- [Data under study]:
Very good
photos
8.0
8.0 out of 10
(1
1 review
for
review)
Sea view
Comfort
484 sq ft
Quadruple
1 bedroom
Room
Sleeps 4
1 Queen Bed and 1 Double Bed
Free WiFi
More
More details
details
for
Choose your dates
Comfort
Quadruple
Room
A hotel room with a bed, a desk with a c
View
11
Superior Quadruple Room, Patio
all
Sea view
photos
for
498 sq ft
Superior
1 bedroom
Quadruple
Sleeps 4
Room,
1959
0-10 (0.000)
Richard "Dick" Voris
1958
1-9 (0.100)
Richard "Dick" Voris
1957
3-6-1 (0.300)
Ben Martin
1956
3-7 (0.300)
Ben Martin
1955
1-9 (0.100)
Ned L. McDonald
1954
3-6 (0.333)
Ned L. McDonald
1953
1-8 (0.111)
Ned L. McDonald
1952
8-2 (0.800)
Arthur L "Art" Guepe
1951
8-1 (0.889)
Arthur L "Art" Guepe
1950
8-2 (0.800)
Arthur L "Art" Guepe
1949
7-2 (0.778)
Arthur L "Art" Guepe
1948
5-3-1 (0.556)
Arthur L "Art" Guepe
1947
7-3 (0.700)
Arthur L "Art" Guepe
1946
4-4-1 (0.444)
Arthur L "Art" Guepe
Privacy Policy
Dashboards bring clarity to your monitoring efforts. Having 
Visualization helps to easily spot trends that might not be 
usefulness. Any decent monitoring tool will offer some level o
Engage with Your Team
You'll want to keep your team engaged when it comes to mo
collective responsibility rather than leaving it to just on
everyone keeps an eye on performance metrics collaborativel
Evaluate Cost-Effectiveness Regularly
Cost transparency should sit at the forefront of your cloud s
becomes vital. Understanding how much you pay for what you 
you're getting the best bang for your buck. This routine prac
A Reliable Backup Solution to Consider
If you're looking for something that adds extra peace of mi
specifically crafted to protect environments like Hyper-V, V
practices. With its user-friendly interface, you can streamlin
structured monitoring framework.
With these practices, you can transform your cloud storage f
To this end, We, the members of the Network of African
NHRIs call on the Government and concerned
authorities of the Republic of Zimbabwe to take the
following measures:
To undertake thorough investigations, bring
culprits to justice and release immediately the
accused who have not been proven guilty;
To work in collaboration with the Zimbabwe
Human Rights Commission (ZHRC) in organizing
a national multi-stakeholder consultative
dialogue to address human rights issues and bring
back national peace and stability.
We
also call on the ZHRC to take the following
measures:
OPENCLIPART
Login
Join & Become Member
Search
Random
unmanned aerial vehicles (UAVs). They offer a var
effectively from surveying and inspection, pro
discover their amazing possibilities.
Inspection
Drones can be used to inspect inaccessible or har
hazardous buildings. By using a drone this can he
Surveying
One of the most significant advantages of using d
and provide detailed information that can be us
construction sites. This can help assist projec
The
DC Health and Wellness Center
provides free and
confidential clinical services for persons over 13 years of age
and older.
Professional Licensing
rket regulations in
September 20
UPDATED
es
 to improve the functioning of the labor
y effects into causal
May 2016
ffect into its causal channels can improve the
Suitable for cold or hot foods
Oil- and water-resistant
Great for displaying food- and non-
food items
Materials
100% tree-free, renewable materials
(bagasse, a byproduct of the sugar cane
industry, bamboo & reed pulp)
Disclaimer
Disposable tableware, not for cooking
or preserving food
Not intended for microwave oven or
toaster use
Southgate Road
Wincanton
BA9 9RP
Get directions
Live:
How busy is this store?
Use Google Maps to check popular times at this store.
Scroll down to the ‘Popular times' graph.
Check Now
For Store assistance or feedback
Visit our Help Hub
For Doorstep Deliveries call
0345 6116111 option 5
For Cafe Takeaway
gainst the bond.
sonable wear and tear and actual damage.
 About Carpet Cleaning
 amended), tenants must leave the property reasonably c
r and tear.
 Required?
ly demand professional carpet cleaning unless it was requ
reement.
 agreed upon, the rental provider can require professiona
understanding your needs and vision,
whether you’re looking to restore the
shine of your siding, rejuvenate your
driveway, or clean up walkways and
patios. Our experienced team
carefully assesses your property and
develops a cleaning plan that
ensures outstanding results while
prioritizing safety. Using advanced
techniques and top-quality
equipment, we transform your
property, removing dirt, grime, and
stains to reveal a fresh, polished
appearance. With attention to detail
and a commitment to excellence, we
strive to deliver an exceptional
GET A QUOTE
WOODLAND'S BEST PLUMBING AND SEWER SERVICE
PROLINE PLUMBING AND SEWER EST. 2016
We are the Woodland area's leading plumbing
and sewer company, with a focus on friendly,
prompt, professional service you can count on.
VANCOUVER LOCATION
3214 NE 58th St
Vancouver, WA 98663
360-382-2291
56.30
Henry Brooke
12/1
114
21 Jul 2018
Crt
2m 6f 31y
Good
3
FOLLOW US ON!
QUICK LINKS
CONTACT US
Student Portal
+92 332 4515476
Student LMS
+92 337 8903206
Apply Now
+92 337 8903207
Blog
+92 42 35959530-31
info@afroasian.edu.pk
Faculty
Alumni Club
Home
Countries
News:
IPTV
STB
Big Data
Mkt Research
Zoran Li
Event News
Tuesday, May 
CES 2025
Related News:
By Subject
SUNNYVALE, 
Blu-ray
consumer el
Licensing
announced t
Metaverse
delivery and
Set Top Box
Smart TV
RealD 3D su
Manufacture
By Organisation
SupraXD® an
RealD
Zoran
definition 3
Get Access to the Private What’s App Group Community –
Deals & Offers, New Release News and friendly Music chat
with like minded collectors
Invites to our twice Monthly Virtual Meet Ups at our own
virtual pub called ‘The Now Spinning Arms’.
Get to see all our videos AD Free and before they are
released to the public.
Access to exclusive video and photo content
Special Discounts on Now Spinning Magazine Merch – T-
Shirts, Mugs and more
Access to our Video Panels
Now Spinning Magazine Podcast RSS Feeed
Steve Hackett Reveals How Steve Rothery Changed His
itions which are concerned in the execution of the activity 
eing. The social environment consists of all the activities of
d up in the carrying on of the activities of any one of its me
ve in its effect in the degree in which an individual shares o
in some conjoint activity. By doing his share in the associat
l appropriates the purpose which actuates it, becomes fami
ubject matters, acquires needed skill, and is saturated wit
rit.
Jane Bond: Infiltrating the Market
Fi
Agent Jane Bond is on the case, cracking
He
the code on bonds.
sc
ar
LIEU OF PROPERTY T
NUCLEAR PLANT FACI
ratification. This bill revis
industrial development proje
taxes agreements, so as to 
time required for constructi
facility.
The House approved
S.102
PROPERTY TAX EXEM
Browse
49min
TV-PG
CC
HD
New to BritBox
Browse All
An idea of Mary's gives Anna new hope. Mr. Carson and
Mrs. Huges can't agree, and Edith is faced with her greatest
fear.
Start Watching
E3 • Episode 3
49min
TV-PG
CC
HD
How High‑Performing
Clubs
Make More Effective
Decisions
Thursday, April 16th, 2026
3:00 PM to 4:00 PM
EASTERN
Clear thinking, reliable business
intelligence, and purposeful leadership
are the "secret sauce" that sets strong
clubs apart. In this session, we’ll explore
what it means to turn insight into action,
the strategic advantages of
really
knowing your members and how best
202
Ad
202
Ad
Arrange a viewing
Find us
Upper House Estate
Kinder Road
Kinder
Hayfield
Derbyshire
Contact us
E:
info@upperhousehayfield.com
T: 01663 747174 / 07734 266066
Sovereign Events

- [Task goal]:
Scan the data above for the word "that" and report every line where it is found.

- [Task solution]:
Visualization helps to easily spot trends that might not be 
If you're looking for something that adds extra peace of mi
and provide detailed information that can be us
develops a cleaning plan that
are the "secret sauce" that sets strong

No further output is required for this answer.